There is a tradition, that he attempted to make his captivity known, by scratching his melancholy tale on a metal dish, and casting it from the window; that it was found by a fisherman of Cannes, who brought it to the governor, St. Mars, thereby jeopardising his own life or liberty, for he was at once imprisoned, and only liberated on incontestable proof being given of his inability to read. After this, all fishermen were prohibited from casting their nets within a mile of the island. Matthioli was debarred, on pain of death, from speaking to any but his jailer; he was conveyed from one dungeon to the other in a sedan-chair, closely covered with oil-cloth, into which he entered in his cell, where it was fastened so that no one should see him; his jailers nearly smothered him on his journey to St. Marguerite; and afterwards the black mask seems to have been adopted on all occasions of the kind. Lord Dover assures us, that it has been a popular mistake to affirm this famed mask was of iron; that, in reality, it was formed of velvet, strengthened by bands of whalebone, and secured by a padlock behind the head.

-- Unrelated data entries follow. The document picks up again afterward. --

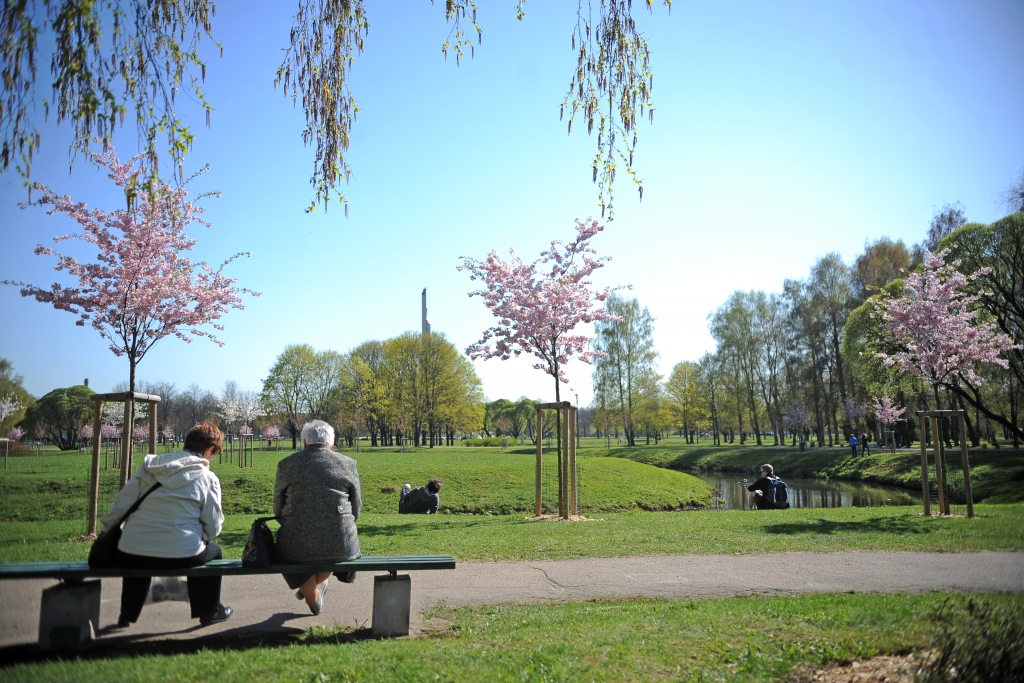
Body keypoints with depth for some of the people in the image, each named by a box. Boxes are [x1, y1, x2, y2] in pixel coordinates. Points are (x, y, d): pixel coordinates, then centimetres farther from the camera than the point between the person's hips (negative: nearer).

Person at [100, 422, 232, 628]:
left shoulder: (150, 465, 5)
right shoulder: (208, 478, -2)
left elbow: (122, 502, 5)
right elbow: (213, 528, -1)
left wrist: (105, 530, 19)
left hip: (132, 556, 4)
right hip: (181, 556, -3)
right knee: (213, 551, 30)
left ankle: (127, 616, 47)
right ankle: (209, 611, 37)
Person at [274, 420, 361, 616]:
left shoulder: (286, 464, 3)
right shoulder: (348, 464, 3)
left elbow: (278, 509, 9)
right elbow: (356, 509, 9)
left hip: (298, 546, 0)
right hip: (340, 546, 0)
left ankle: (313, 599, 48)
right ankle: (318, 585, 50)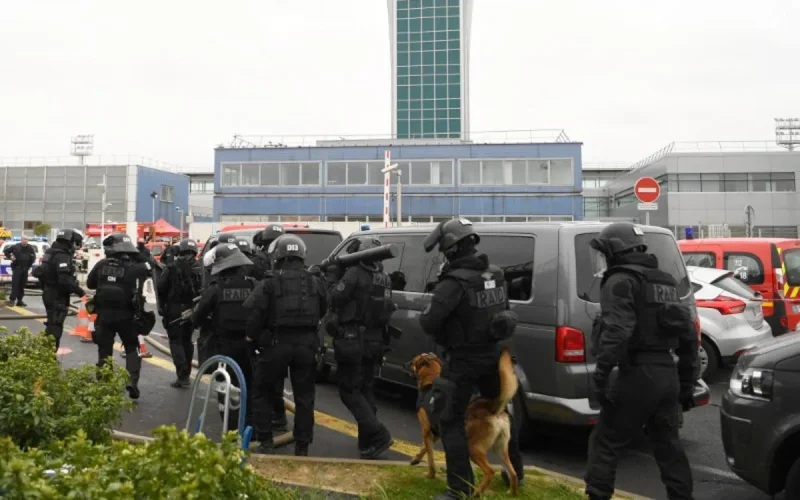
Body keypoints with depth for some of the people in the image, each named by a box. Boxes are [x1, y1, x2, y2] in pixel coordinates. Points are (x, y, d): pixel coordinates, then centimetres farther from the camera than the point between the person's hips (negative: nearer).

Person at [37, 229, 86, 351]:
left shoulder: (54, 253, 13)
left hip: (50, 294, 11)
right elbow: (65, 280, -29)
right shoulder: (62, 256, -21)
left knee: (52, 326, 20)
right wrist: (81, 292, -23)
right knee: (55, 328, -7)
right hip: (57, 296, -11)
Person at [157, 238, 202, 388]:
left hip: (174, 309, -4)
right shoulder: (199, 269, 0)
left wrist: (163, 305, 8)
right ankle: (186, 374, 23)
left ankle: (182, 375, -10)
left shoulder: (172, 268, -7)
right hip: (191, 310, 4)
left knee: (176, 341, 1)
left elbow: (160, 288, -7)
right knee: (187, 340, 18)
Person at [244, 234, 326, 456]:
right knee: (304, 396, 11)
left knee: (262, 391, 15)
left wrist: (252, 338, 4)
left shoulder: (269, 283, -7)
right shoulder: (315, 283, 6)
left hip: (276, 344, -3)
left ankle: (265, 441, 11)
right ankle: (302, 446, 15)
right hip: (306, 344, 3)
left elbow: (254, 315, -10)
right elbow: (322, 312, 10)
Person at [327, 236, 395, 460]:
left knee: (349, 391, 1)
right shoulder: (384, 278, 8)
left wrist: (332, 276, -2)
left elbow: (335, 299, -15)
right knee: (365, 389, 16)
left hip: (352, 341, -7)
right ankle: (367, 443, 19)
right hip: (374, 342, 7)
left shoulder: (355, 273, -13)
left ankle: (378, 435, -10)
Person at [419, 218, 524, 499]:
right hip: (493, 354, 8)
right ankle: (515, 471, 38)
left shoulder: (455, 282, -23)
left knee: (451, 422, 4)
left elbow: (429, 322, -25)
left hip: (464, 360, -7)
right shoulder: (496, 275, 2)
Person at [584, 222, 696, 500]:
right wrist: (687, 383, 25)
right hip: (668, 374, 8)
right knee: (668, 445, 18)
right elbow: (688, 337, 22)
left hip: (639, 375, -8)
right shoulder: (666, 282, 20)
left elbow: (616, 332, -23)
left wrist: (601, 374, -24)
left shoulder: (621, 281, -8)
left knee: (605, 443, 2)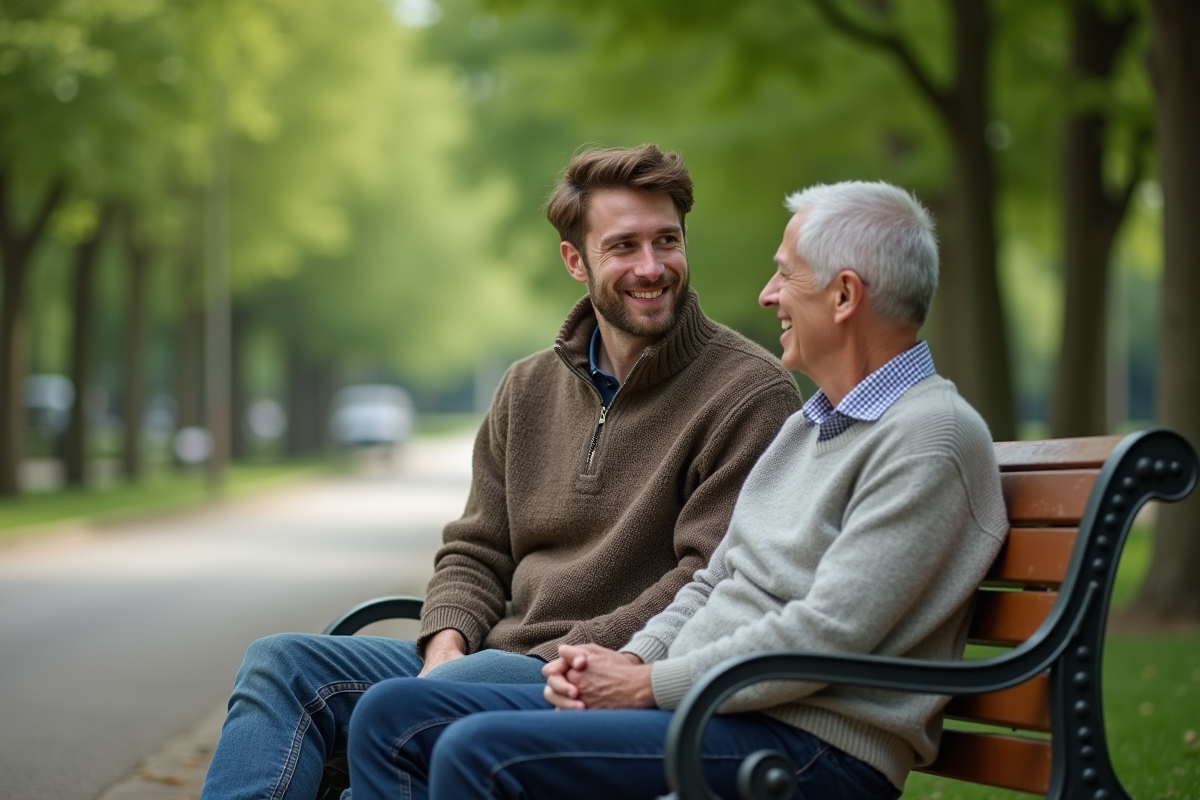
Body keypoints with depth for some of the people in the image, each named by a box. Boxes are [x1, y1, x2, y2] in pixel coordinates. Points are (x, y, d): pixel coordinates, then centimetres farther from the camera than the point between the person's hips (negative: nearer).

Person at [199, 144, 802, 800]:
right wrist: (448, 645, -4)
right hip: (495, 654, 7)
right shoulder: (529, 388, 17)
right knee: (282, 664, -9)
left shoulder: (751, 392, -5)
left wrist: (561, 663, -18)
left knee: (399, 711, -31)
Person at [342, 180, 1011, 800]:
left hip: (808, 746, -10)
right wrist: (629, 661, 2)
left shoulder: (932, 437, -11)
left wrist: (650, 684, -12)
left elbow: (825, 634, -20)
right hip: (693, 700, 10)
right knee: (396, 716, -1)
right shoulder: (808, 424, 21)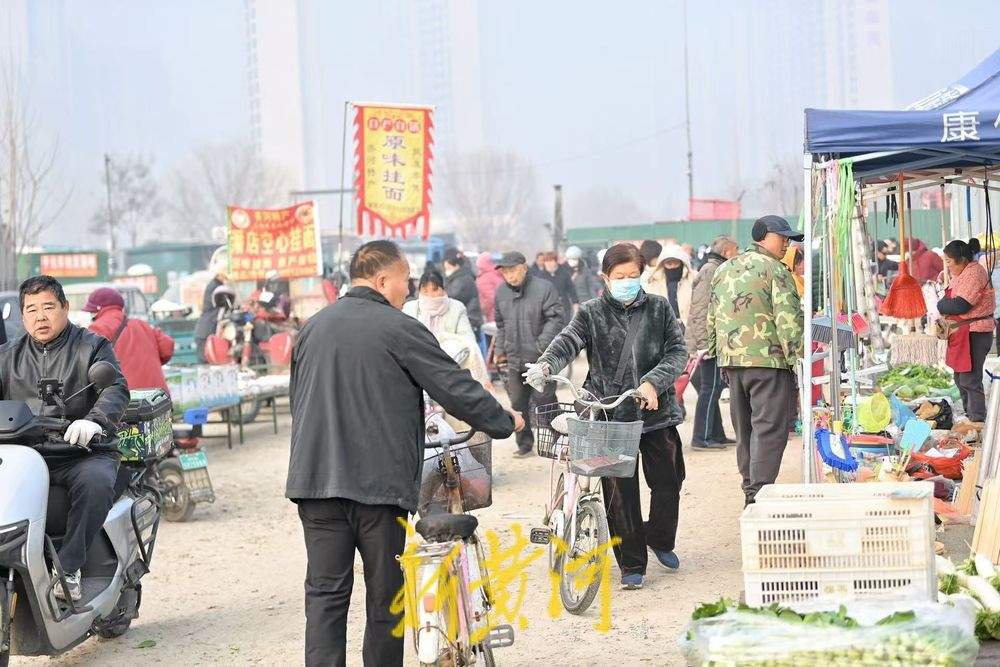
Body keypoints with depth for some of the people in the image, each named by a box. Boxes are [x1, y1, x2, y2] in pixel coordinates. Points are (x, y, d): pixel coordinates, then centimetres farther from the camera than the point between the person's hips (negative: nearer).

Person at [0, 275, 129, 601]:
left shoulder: (92, 347, 8)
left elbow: (115, 389, -8)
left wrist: (94, 420, -29)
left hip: (84, 453, -3)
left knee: (95, 482, -36)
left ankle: (68, 567, -28)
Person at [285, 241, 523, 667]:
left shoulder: (314, 327, 12)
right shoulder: (399, 329, -7)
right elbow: (457, 390, -6)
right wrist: (506, 423, 9)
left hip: (315, 479, 5)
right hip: (381, 484, -5)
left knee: (325, 592, 5)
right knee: (385, 595, 8)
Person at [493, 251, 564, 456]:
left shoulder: (544, 288, -9)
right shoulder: (501, 292, 10)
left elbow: (555, 319, -13)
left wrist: (540, 346, -20)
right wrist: (500, 350, 16)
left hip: (539, 360, -6)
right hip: (514, 359, 6)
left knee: (543, 401, -2)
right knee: (518, 403, 9)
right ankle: (524, 444, 19)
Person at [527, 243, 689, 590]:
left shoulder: (659, 308, 6)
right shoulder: (592, 313, 3)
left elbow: (677, 351, 0)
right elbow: (568, 341, -13)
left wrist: (654, 382, -16)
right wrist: (545, 365, -34)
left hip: (657, 410, 2)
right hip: (610, 415, -2)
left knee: (668, 481, 9)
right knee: (619, 490, -2)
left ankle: (661, 540, 37)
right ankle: (632, 564, 11)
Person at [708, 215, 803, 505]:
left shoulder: (723, 270, 16)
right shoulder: (775, 270, -7)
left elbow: (712, 318, 20)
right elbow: (788, 320, -14)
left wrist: (720, 358, 25)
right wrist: (798, 360, -11)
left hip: (730, 360, 7)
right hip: (768, 359, -7)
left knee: (744, 429, 15)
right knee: (769, 427, -7)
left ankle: (751, 491, 22)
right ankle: (761, 494, -12)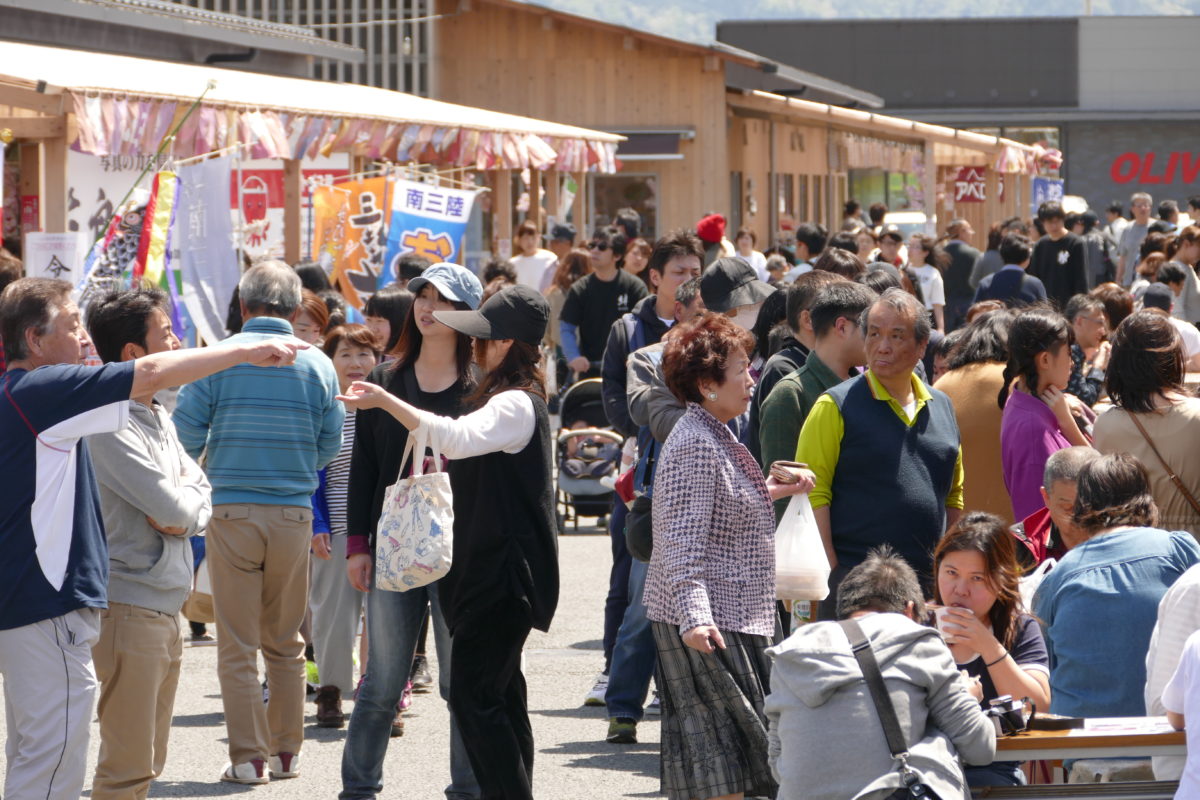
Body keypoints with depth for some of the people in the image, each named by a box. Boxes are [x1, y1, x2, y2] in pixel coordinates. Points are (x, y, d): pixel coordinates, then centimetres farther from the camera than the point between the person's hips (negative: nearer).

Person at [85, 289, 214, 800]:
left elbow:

The same extraordinary precautions for concealment followed his death that had awaited him in life. The walls of his dungeon were scraped to the stone, and the doors and windows burned, lest any scratch or inscription should betray the secret. His bedding, and all the furniture of the room, were also burned to cinders, then reduced to powder, and thrown into the drains; and all articles of metal melted into an indistinguishable mass. By this means it was hoped that oblivion might surely follow one of the grossest acts of political cruelty in the dark record of history.